TESTOSTERONE
WHAT IS TESTOSTERONE ?
Testosterone is the primary sex hormone and anabolic steroid in males.[3] In humans, testosterone plays a key role in the development of male reproductive tissues such as testes and prostate, as well as promoting secondary sexual characteristics such as increased muscle and bone mass, and the growth of body hair.[4] In addition, testosterone in both sexes is involved in health and well-being, including moods, behavior, and in the prevention of osteoporosis.[5][6] Insufficient levels of testosterone in men may lead to abnormalities including frailty and bone loss.

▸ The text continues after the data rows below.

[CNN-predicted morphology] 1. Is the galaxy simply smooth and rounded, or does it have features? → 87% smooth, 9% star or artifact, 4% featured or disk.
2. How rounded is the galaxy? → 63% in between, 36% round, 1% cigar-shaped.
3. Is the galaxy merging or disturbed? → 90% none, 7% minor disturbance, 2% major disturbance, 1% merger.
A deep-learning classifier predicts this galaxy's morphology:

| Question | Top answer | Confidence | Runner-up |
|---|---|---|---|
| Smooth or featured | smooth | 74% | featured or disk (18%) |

Testosterone is a steroid from the androstane class containing a ketone and a hydroxyl group at positions three and seventeen respectively. It is biosynthesized in several steps from cholesterol and is converted in the liver to inactive metabolites.[7] It exerts its action through binding to and activation of the androgen receptor.[7] In humans and most other vertebrates, testosterone is secreted primarily by the testicles of males (see Biosynthesis) and, to a lesser extent, the ovaries of females. On average, in adult males, levels of testosterone are about seven to eight times as great as in adult females.[8] As the metabolism of testosterone in males is more pronounced, the daily production is about 20 times greater in men.[9][10] Females are also more sensitive to the hormone.[11]

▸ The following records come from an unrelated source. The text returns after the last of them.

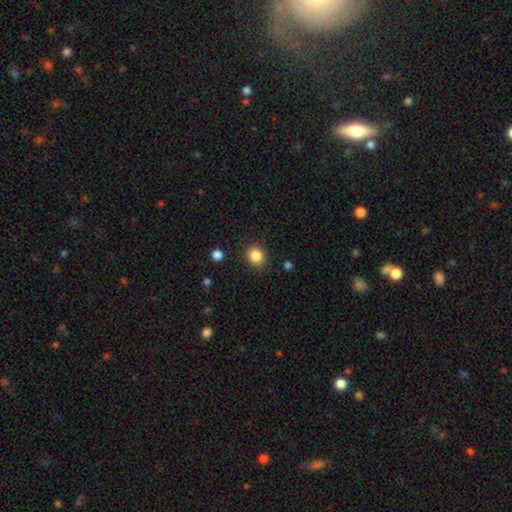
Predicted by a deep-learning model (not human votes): Overall: smooth (86%). How rounded: round (73%). Merging: none (87%).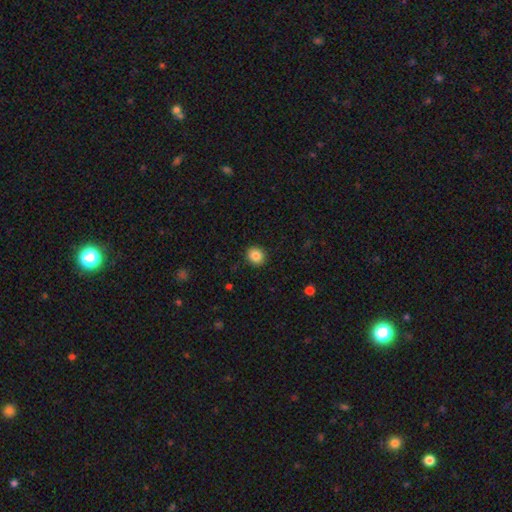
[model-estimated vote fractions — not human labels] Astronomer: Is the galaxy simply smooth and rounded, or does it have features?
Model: smooth — 85%.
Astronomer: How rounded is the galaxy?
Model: round — 81%.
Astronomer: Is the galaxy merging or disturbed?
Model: none — 92%.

In addition to its role as a natural hormone, testosterone is used as a medication in the treatment of hypogonadism in men and breast cancer in women.[12] Since testosterone levels decrease as men age, testosterone is sometimes used in older men to counteract this deficiency. It is also used illicitly to enhance physique and performance, for instance in athletes.[13] The World Anti-Doping Agency is listing it as S1 Anabolic agent substance "prohibited at all times".[14]
Testosterone's Role
Testosterone is the major sex hormone in males and plays a number of important roles, such as:
- The development of the penis and testes
- The deepening of the voice during puberty
- The appearance of facial and pubic hair starting at puberty; later in life, it may play a role in balding
- Muscle size and strength
- Bone growth and strength
- Sex drive (libido)
- Sperm production
Adolescent boys with too little testosterone may not experience normal masculinization. For example, the genitals may not enlarge, facial and body hair may be scant and the voice may not deepen normally.
Testosterone may also help maintain normal mood. There may be other important functions of this hormone that have not yet been discovered.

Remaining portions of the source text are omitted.